Exercise brief: Repeat, word for word, the part of the records that opens with the line containing "scientific name: Quercus muehlenbergii" and closes with the line containing "state / province: Arkansas".
········
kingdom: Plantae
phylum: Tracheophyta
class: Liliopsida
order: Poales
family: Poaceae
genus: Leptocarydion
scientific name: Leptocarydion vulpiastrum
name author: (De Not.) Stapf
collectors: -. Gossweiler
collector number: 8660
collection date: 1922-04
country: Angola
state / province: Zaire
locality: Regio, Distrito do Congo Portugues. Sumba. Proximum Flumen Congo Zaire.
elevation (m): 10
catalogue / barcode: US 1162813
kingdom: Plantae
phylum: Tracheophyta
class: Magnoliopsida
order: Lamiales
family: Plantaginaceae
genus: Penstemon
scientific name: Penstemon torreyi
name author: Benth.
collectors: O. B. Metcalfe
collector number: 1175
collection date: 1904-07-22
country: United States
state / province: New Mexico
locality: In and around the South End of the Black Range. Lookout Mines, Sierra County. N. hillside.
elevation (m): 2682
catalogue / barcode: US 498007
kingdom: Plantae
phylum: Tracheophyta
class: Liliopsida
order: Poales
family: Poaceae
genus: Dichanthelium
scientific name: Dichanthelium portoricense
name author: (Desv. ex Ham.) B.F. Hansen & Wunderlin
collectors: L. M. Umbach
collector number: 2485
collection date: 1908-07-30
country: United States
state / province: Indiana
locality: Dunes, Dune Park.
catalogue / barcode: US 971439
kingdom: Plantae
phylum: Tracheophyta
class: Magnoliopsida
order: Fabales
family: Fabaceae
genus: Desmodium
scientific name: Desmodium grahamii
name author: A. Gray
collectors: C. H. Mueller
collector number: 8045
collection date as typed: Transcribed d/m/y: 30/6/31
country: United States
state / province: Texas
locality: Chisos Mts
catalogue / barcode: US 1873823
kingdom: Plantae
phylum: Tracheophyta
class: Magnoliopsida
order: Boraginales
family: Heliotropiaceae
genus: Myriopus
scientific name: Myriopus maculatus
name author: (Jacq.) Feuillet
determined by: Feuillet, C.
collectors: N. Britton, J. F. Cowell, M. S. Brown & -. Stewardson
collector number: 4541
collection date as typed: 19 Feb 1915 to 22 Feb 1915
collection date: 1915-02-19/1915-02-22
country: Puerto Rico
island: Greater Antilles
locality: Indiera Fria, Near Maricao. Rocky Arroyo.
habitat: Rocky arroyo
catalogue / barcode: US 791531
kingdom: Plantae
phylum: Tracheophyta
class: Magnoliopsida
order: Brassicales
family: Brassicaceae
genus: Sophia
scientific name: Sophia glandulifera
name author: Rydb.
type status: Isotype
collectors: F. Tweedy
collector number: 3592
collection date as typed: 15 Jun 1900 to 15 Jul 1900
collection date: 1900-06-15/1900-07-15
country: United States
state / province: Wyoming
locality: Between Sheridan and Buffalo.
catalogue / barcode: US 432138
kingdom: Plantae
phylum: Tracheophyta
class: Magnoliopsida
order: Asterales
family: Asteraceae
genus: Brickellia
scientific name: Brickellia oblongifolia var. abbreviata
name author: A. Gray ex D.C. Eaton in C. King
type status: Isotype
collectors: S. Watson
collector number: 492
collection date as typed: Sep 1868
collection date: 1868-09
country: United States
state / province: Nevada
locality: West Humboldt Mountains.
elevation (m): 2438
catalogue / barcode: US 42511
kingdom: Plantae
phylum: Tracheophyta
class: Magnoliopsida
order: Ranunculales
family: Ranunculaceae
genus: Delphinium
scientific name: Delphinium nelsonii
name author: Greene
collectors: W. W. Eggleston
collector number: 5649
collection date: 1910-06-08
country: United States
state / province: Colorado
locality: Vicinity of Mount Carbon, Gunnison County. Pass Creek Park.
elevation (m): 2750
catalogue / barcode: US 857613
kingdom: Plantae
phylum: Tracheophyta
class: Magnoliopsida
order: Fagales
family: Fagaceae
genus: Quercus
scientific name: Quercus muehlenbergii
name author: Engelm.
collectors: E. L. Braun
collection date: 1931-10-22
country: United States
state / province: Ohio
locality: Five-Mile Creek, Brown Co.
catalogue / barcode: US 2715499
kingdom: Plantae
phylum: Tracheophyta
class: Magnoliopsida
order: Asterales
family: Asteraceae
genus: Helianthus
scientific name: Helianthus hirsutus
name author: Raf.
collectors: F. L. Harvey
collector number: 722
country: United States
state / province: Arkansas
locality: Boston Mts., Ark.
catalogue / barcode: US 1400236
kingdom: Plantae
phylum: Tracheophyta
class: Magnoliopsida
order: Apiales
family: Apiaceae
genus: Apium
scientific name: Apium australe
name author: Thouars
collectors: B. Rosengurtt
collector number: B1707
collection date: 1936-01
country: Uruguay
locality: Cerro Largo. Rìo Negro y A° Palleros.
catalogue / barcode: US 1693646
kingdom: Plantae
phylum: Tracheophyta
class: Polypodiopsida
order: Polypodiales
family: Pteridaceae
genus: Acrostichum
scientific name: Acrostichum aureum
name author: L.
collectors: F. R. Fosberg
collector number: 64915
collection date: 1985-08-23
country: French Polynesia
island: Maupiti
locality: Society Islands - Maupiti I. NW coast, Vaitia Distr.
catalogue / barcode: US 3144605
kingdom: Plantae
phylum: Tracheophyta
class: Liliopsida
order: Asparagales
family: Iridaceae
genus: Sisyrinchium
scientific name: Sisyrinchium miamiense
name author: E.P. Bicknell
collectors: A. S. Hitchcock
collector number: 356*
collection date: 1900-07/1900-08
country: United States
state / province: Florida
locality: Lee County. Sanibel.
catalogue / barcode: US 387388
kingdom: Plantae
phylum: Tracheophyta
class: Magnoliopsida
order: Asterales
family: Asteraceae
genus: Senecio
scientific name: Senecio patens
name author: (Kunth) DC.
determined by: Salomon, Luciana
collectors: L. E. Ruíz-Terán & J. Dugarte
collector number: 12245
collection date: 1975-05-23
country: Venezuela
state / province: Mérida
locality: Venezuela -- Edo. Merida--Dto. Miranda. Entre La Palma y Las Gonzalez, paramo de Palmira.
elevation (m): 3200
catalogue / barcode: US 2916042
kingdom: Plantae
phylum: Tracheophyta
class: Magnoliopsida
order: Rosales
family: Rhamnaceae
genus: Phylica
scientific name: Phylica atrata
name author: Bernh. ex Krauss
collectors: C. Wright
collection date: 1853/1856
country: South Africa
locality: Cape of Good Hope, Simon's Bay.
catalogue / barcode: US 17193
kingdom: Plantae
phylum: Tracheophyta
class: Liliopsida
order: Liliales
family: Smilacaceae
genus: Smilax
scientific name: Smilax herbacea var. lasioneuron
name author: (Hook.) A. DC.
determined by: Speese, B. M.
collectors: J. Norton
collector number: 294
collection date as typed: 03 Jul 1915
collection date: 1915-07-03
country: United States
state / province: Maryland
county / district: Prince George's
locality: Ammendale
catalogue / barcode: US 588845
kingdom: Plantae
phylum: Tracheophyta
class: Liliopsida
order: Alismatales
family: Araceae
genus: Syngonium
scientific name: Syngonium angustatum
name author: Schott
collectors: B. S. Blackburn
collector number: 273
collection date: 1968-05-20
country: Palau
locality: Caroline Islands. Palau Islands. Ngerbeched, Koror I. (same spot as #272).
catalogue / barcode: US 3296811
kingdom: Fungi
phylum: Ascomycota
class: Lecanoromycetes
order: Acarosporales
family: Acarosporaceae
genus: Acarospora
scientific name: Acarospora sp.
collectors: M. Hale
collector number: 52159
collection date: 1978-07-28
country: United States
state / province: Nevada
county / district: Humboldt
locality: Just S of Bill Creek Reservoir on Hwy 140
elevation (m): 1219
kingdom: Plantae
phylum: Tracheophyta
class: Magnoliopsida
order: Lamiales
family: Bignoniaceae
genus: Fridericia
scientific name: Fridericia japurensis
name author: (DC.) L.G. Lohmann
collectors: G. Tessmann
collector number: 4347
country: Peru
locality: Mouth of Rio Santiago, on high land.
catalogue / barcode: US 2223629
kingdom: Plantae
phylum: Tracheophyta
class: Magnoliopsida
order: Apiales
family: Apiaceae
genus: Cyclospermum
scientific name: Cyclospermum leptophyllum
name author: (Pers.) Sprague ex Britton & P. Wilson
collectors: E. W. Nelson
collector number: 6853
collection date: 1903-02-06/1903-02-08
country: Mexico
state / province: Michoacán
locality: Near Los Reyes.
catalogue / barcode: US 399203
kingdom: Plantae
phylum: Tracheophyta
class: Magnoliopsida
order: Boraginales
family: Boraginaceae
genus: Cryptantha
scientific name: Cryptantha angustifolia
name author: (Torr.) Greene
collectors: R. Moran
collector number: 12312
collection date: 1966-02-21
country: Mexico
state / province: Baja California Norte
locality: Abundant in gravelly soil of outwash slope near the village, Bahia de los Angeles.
········
The reply:
scientific name: Quercus muehlenbergii
name author: Engelm.
collectors: E. L. Braun
collection date: 1931-10-22
country: United States
state / province: Ohio
locality: Five-Mile Creek, Brown Co.
catalogue / barcode: US 2715499
kingdom: Plantae
phylum: Tracheophyta
class: Magnoliopsida
order: Asterales
family: Asteraceae
genus: Helianthus
scientific name: Helianthus hirsutus
name author: Raf.
collectors: F. L. Harvey
collector number: 722
country: United States
state / province: Arkansas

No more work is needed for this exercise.